Tuesday, September 16, 2008
  What will we do when you are gone: digital life after death
In this world nothing can be said to be certain, except death and taxes.
[1789 B. Franklin Letter 13 Nov. in Writings (1907) X. 69] Quoted from

Indeed, as we all know, taxes can be avoided, at least by the rich. Death however, is in the end unavoidable and unpredictable, our end might be tomorrow if we fail to take due care crossing the street.

It's an issue we don't talk about, indeed until recently (at least in my experience) it is one that people online have avoided thinking about. In nthe "virtual world" we've pretended that death happens to other people. This pretence is assisted by the fact that online the dead simply "fade away", there is no new activity on the blogs and email lists and even attempts at direct contact (unless you use a phone number or physical address - which is cheating) simply go unanswered.

What happens, though, to all the effort and love that have gone into our online worlds when we die. Print books continue to reside on library shelves until the special entropy that affects libraries moves them to the stacks, and eventually to the second hand bookshop. Online it is different, as Peter discovered (aftermath of Early Christian Writings and friends) even without the extreme case of death a little inattention and your site is gone.

Of course there is the Wayback Machine.However, out of the more than 1,600 pages in my Amos commentary the best result this branch of the Internet Archive can offer is 95 pages from 2005. This blog, though it has a few less pages suffers even more the highest Wayback score is 7 pages.

Peter's problems stemmed from a failure to renew his domain name on time, I wonder who has the details of your domain registrations, hosting accounts etc. and do they know that they will be responsible for the treasures after you are gone?

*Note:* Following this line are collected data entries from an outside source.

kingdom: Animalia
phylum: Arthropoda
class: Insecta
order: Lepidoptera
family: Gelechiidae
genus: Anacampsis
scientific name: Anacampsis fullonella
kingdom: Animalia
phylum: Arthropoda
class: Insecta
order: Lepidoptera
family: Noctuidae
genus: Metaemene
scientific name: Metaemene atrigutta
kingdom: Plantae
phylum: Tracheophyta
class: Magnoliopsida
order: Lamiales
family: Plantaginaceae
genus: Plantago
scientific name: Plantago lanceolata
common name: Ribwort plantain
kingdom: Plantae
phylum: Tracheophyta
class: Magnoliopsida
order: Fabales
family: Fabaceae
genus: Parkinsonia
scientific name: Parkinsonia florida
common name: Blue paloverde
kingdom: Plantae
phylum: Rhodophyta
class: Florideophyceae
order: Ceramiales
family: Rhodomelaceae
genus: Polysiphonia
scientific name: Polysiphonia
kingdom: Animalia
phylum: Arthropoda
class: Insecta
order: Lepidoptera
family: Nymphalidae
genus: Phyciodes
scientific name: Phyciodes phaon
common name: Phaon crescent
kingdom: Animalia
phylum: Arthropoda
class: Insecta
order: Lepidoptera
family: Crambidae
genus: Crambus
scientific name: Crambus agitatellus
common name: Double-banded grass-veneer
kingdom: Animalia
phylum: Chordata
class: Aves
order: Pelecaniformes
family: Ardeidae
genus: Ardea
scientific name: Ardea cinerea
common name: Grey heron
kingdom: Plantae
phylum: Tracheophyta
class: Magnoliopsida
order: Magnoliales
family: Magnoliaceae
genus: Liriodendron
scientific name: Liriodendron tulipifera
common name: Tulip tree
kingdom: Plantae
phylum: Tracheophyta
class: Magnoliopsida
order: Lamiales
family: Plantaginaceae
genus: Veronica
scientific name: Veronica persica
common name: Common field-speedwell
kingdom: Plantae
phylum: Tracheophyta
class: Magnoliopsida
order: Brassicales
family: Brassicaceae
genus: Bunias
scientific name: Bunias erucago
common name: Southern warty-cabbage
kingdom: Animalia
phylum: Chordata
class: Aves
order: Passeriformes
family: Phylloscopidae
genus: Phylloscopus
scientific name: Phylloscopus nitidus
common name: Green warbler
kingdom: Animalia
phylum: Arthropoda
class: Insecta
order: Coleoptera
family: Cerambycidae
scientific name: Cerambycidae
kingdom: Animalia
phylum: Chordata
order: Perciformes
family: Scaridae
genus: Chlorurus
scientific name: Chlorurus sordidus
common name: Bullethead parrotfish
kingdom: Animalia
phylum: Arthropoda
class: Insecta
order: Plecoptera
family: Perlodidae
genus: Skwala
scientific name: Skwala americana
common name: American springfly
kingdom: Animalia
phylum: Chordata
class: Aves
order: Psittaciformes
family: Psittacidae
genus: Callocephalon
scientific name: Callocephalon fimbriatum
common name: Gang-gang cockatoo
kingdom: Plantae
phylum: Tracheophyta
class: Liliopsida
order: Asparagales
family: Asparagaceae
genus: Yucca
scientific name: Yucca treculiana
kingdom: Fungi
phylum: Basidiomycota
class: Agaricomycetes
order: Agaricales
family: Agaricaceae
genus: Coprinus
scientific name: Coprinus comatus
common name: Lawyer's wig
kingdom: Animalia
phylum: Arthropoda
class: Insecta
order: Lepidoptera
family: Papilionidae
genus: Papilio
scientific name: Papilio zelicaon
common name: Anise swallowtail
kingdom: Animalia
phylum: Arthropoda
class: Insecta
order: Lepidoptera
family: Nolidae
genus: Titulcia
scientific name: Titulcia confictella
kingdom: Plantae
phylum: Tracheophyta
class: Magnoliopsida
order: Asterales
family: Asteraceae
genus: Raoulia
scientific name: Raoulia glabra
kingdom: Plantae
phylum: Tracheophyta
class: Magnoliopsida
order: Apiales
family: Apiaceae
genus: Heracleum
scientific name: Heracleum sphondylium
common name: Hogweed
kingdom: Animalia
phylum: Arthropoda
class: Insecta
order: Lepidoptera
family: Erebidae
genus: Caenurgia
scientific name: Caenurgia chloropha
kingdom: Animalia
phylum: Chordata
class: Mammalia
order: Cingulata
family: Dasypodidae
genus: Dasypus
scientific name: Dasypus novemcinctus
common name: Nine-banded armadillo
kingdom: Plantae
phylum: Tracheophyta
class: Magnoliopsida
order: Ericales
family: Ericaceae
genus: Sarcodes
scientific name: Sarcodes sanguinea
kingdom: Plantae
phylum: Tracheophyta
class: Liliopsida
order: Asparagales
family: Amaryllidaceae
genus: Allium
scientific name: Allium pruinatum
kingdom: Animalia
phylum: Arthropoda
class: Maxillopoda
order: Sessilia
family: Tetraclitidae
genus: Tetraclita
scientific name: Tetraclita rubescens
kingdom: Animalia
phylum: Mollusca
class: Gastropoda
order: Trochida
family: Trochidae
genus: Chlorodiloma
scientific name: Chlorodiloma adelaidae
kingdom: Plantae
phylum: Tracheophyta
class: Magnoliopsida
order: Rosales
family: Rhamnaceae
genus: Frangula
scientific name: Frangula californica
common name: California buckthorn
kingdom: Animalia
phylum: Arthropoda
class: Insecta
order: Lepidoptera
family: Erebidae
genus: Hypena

Now that I've put the wind up you by introducing the extreme (if totally unavoidable) case of death, what about the other common problem, a fine resource is built up - let's call it New Testament Gateway (since a while back Mark discussed just this issue) the originator of the site loses energy or moves on to other tasks, or is simply overwelmed... Certain sites are of use to all of us, we rely on them. Yet their future is highly insecure.

What should we do?

Some suggestions for discussion:
  • individually: we should seriously think about making a list of key data for our domain names and hosting etc. and ensuring someone we trust has it and has the means to use it in the event we cease to be able to...
  • as communities (and I guess these would have to be informal ad hoc small communities) we agree on some sites that are worth maintaining and developing, and in collaboration with their founders we take steps to ensure continuance and continuity.
  • maybe: CARG should organise first discussion and them action to ensure that some of this gets done in a more organised and collective way...
If we do nothing the future of the past of biblical studies online is very insecure.